Если все первые годы моей работы у Комиссаржевского были связаны с крайностью внешнего перевоплощения, то тут я столкнулся с крайностью пренебрежения к такому перевоплощению.

Мейерхольд не мог, конечно, при своем подавляющем и огромном таланте не повлиять на меня и не сдвинуть меня, к счастью, с моего метода внешнего перевоплощения. Странно, что «режиссер-формалист» подтолкнул меня отойти от моих прежних ограниченных внешними, часто формальными приемами возможностей и привил и открыл для меня новые возможности – быть более живым, реалистическим человеком на сцене. Я же привыкал прятаться, прятать на сцене за внешней характерностью свои живые черты.
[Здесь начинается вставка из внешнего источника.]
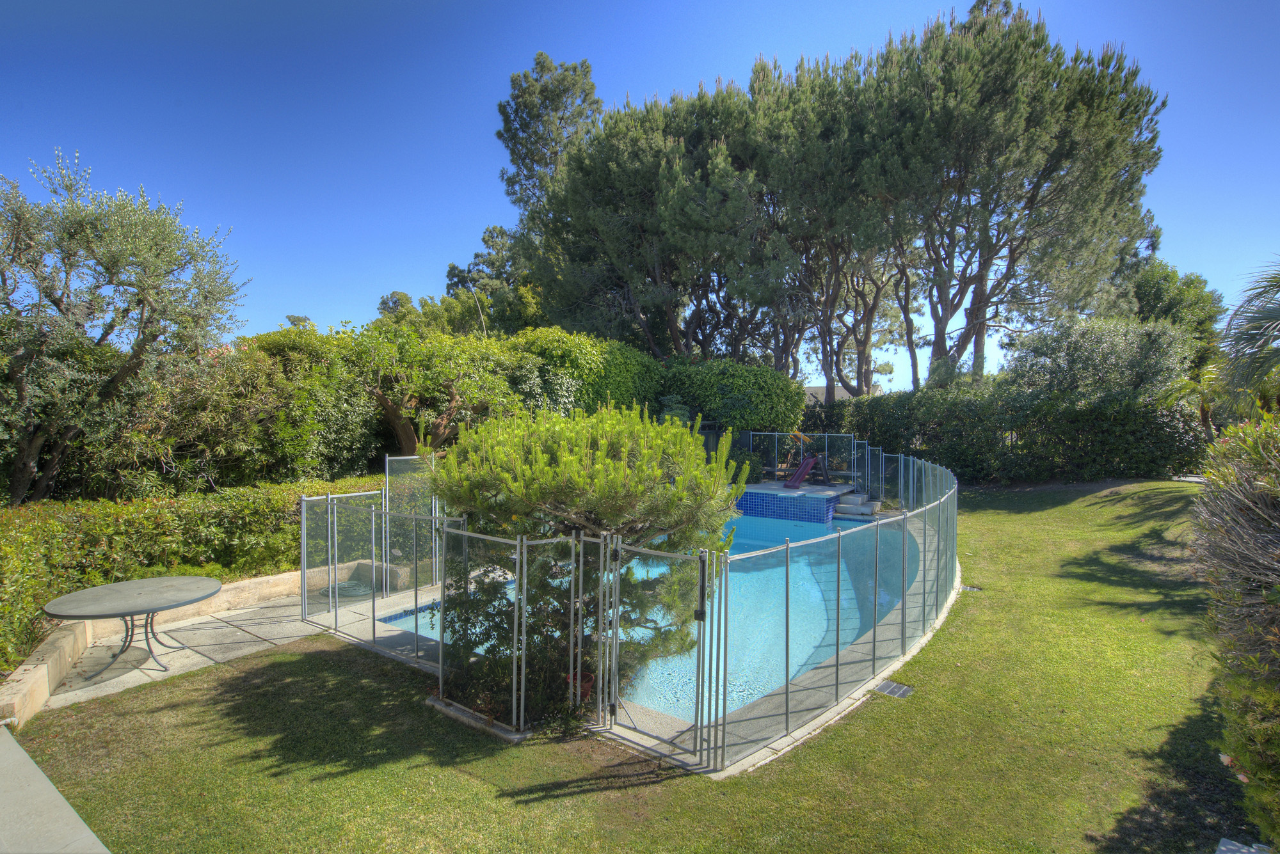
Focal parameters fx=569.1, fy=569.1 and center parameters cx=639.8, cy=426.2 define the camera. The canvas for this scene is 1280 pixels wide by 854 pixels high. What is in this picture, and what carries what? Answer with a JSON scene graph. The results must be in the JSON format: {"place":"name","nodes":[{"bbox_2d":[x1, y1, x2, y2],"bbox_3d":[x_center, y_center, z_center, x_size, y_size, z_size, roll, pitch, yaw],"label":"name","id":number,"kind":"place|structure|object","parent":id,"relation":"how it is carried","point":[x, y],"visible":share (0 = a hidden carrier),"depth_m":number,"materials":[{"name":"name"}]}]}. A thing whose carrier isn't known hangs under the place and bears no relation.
{"place":"outdoors","nodes":[
{"label":"outdoors","id":0,"kind":"place"},
{"bbox_2d":[0,723,110,853],"label":"concrete path","id":1,"kind":"structure","parent":0,"point":[38,773],"materials":[{"name":"grey concrete"}]},
{"bbox_2d":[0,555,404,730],"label":"low stone wall","id":2,"kind":"structure","parent":0,"point":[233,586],"depth_m":5.76,"materials":[{"name":"beige stone"}]},
{"bbox_2d":[25,578,394,721],"label":"stone pavement","id":3,"kind":"structure","parent":0,"point":[196,648],"materials":[{"name":"grey stone"}]},
{"bbox_2d":[41,574,222,681],"bbox_3d":[-5.185,2.115,5.905,1.442,0.763,1.474,1,2,37],"label":"round table","id":4,"kind":"object","parent":3,"relation":"on","point":[76,601],"visible":0.99,"depth_m":5.80,"materials":[{"name":"grey"}]},
{"bbox_2d":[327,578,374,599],"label":"hose","id":5,"kind":"object","parent":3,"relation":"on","point":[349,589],"visible":0.6,"depth_m":8.16,"materials":[{"name":"green rubber"}]},
{"bbox_2d":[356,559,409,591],"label":"stone block","id":6,"kind":"structure","parent":3,"relation":"on","point":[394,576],"depth_m":8.38,"materials":[{"name":"beige stone"}]},
{"bbox_2d":[3,480,1251,853],"label":"lawn","id":7,"kind":"structure","parent":0,"point":[973,599],"materials":[{"name":"green plant"}]},
{"bbox_2d":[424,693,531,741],"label":"stone edging","id":8,"kind":"object","parent":7,"relation":"on","point":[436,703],"visible":0.4,"depth_m":4.77,"materials":[{"name":"grey"}]},
{"bbox_2d":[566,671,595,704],"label":"flower pot","id":9,"kind":"object","parent":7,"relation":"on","point":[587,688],"visible":0.24,"depth_m":5.05,"materials":[{"name":"red"}]},
{"bbox_2d":[433,398,740,714],"bbox_3d":[-0.548,1.128,5.565,2.952,2.965,2.795,1,2,37],"label":"pine tree","id":10,"kind":"object","parent":7,"relation":"on","point":[564,491],"visible":0.93,"depth_m":4.94,"materials":[{"name":"plant"}]},
{"bbox_2d":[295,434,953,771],"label":"pool fence","id":11,"kind":"object","parent":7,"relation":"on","point":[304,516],"visible":0.9,"depth_m":5.22,"materials":[{"name":"metal"}]},
{"bbox_2d":[599,532,721,766],"bbox_3d":[0.083,1.718,4.498,1.169,1.683,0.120,1,2,37],"label":"gate","id":12,"kind":"structure","parent":11,"relation":"attached to","point":[699,636],"depth_m":4.41,"materials":[{"name":"metal"}]},
{"bbox_2d":[872,679,913,698],"bbox_3d":[2.382,2.502,5.401,0.328,0.036,0.346,1,2,37],"label":"drain grate","id":13,"kind":"object","parent":7,"relation":"in","point":[890,686],"visible":0.93,"depth_m":5.38,"materials":[{"name":"metal"}]},
{"bbox_2d":[959,583,981,591],"bbox_3d":[4.873,2.415,8.449,0.274,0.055,0.268,1,2,37],"label":"drain grate","id":14,"kind":"object","parent":7,"relation":"in","point":[968,589],"visible":0.81,"depth_m":8.42,"materials":[{"name":"metal"}]},
{"bbox_2d":[810,383,1207,485],"bbox_3d":[11.470,0.329,18.769,10.641,3.691,3.068,1,2,37],"label":"hedge","id":15,"kind":"object","parent":7,"relation":"on","point":[1118,449],"visible":0.74,"depth_m":17.32,"materials":[{"name":"green plant"}]},
{"bbox_2d":[1188,413,1279,849],"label":"shrub","id":16,"kind":"object","parent":7,"relation":"on","point":[1248,509],"visible":0.99,"depth_m":3.37,"materials":[{"name":"green plant"}]},
{"bbox_2d":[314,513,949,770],"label":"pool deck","id":17,"kind":"structure","parent":0,"point":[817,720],"materials":[{"name":"grey"}]},
{"bbox_2d":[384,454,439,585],"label":"fence panel","id":18,"kind":"object","parent":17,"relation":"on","point":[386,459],"visible":0.55,"depth_m":8.35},
{"bbox_2d":[732,481,847,522],"bbox_3d":[3.797,2.160,15.087,2.889,1.143,2.881,1,2,37],"label":"hot tub","id":19,"kind":"object","parent":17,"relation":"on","point":[762,494],"visible":0.76,"depth_m":13.98,"materials":[{"name":"blue tile"}]},
{"bbox_2d":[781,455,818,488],"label":"red slide","id":20,"kind":"object","parent":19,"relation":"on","point":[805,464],"visible":0.89,"depth_m":15.71,"materials":[{"name":"plastic"}]},
{"bbox_2d":[834,490,879,518],"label":"pool steps","id":21,"kind":"structure","parent":17,"relation":"on","point":[863,509],"depth_m":13.80,"materials":[{"name":"concrete"}]},
{"bbox_2d":[0,0,1279,391],"label":"sky","id":22,"kind":"structure","parent":0,"point":[427,272],"materials":[{"name":"blue"}]},
{"bbox_2d":[387,511,905,720],"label":"swimming pool","id":23,"kind":"structure","parent":0,"point":[810,527],"materials":[{"name":"teal liquid"}]},
{"bbox_2d":[801,384,858,405],"label":"building","id":24,"kind":"structure","parent":0,"point":[813,390],"materials":[{"name":"grey"}]},
{"label":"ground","id":25,"kind":"structure","parent":0},
{"bbox_2d":[0,147,247,502],"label":"olive tree","id":26,"kind":"object","parent":25,"relation":"on","point":[139,280],"visible":0.99,"depth_m":8.33,"materials":[{"name":"plant"}]},
{"bbox_2d":[0,472,392,669],"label":"hedge","id":27,"kind":"object","parent":25,"relation":"on","point":[171,519],"visible":0.66,"depth_m":7.24,"materials":[{"name":"green plant"}]},
{"bbox_2d":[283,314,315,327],"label":"tree","id":28,"kind":"object","parent":25,"relation":"on","point":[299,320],"visible":0.17,"depth_m":37.50,"materials":[{"name":"green plant"}]},
{"bbox_2d":[226,326,385,482],"bbox_3d":[-7.325,0.187,11.943,3.593,4.592,3.816,1,2,37],"label":"shrub","id":29,"kind":"object","parent":25,"relation":"on","point":[329,415],"visible":0.66,"depth_m":11.15,"materials":[{"name":"green plant"}]},
{"bbox_2d":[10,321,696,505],"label":"hedge","id":30,"kind":"object","parent":25,"relation":"on","point":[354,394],"visible":0.6,"depth_m":11.85,"materials":[{"name":"green plant"}]},
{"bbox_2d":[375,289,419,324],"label":"tree","id":31,"kind":"object","parent":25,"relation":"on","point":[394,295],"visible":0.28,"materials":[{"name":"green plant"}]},
{"bbox_2d":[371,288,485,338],"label":"tree","id":32,"kind":"object","parent":25,"relation":"on","point":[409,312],"visible":0.35,"depth_m":27.98,"materials":[{"name":"green plant"}]},
{"bbox_2d":[353,324,520,456],"bbox_3d":[-4.903,-0.042,13.347,4.318,4.735,4.300,1,2,37],"label":"tree","id":33,"kind":"object","parent":25,"relation":"on","point":[452,387],"visible":0.82,"depth_m":12.65,"materials":[{"name":"plant"}]},
{"bbox_2d":[440,224,542,335],"bbox_3d":[-8.058,-5.176,33.873,7.309,13.232,6.974,1,2,37],"label":"tree","id":34,"kind":"object","parent":25,"relation":"on","point":[452,267],"visible":0.46,"depth_m":32.43,"materials":[{"name":"green plant"}]},
{"bbox_2d":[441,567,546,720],"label":"shrub","id":35,"kind":"object","parent":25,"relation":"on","point":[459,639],"visible":0.61,"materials":[{"name":"green plant"}]},
{"bbox_2d":[494,51,602,224],"bbox_3d":[-4.430,-8.852,30.322,6.872,19.682,6.699,1,2,37],"label":"pine tree","id":36,"kind":"object","parent":25,"relation":"on","point":[539,160],"visible":0.54,"depth_m":28.53,"materials":[{"name":"plant"}]},
{"bbox_2d":[503,326,663,420],"bbox_3d":[-1.930,-0.464,17.202,4.018,4.844,5.596,1,2,37],"label":"shrub","id":37,"kind":"object","parent":25,"relation":"on","point":[617,379],"visible":0.53,"depth_m":15.82,"materials":[{"name":"green plant"}]},
{"bbox_2d":[528,70,788,366],"bbox_3d":[1.690,-5.710,23.774,11.605,14.933,10.687,1,2,37],"label":"pine tree","id":38,"kind":"object","parent":25,"relation":"on","point":[594,185],"visible":0.82,"depth_m":21.00,"materials":[{"name":"green plant"}]},
{"bbox_2d":[659,357,804,434],"bbox_3d":[2.958,-0.127,19.644,4.807,4.475,4.019,1,2,37],"label":"shrub","id":39,"kind":"object","parent":25,"relation":"on","point":[767,397],"visible":0.75,"depth_m":18.17,"materials":[{"name":"green plant"}]},
{"bbox_2d":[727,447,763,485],"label":"shrub","id":40,"kind":"object","parent":25,"relation":"on","point":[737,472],"visible":0.53,"depth_m":15.71,"materials":[{"name":"green plant"}]},
{"bbox_2d":[745,46,903,396],"bbox_3d":[7.666,-6.244,23.122,8.225,15.643,8.055,1,2,37],"label":"pine tree","id":41,"kind":"object","parent":25,"relation":"on","point":[775,118],"visible":0.75,"depth_m":21.38,"materials":[{"name":"green plant"}]},
{"bbox_2d":[864,0,1168,393],"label":"pine tree","id":42,"kind":"object","parent":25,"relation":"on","point":[1060,190],"visible":0.92,"depth_m":19.67,"materials":[{"name":"green plant"}]},
{"bbox_2d":[1002,315,1194,401],"bbox_3d":[14.580,-0.832,18.590,5.177,5.520,4.664,1,2,37],"label":"shrub","id":43,"kind":"object","parent":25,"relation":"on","point":[1073,345],"visible":0.66,"depth_m":17.30,"materials":[{"name":"green plant"}]},
{"bbox_2d":[1127,258,1224,358],"bbox_3d":[23.521,-3.170,26.127,4.902,8.637,4.960,1,2,37],"label":"tree","id":44,"kind":"object","parent":25,"relation":"on","point":[1165,277],"visible":0.49,"depth_m":24.65,"materials":[{"name":"green plant"}]},
{"bbox_2d":[1155,359,1232,440],"bbox_3d":[14.948,-0.173,14.917,2.505,3.426,2.411,-2,2,-41],"label":"palm tree","id":45,"kind":"object","parent":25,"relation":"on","point":[1206,379],"visible":0.58,"depth_m":14.81,"materials":[{"name":"green plant"}]},
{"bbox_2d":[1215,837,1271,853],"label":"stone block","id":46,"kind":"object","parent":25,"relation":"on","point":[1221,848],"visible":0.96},
{"bbox_2d":[1219,257,1279,413],"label":"palm tree","id":47,"kind":"object","parent":25,"relation":"on","point":[1268,315],"visible":0.97,"depth_m":8.06,"materials":[{"name":"plant"}]}
]}

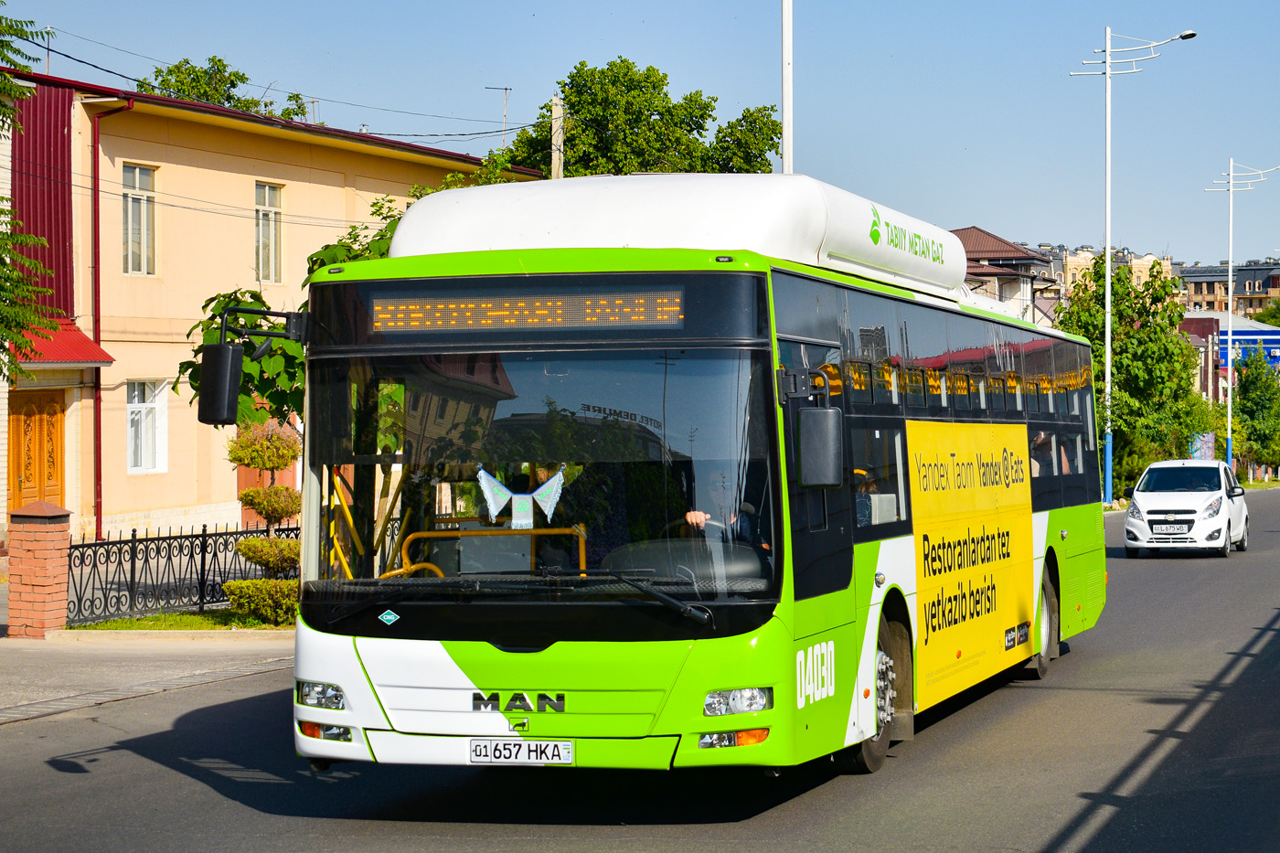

Трудно мне сейчас сказать, кто был прав в своем педагогическом методе в этом вопросе. Мейерхольд или Комиссаржевский. Но методы были противоположны. На практике меня это обстоятельство первое время как-то спутало и я растерялся, когда увидел, что мои «характерности» пропускаются и не оцениваются Мейерхольдом. Я же, подчас интуитивно, за годы работы с Мейерхольдом все же был верен, если не методу только внешнего перевоплощения, то, во всяком случае, обязательному образному перевоплощению, обязательному новому рождению образа. Мейерхольд мне помог расширить возможности перевоплощения, сделал меня более свободным и дал возможность найти в самом себе живые и смелые краски.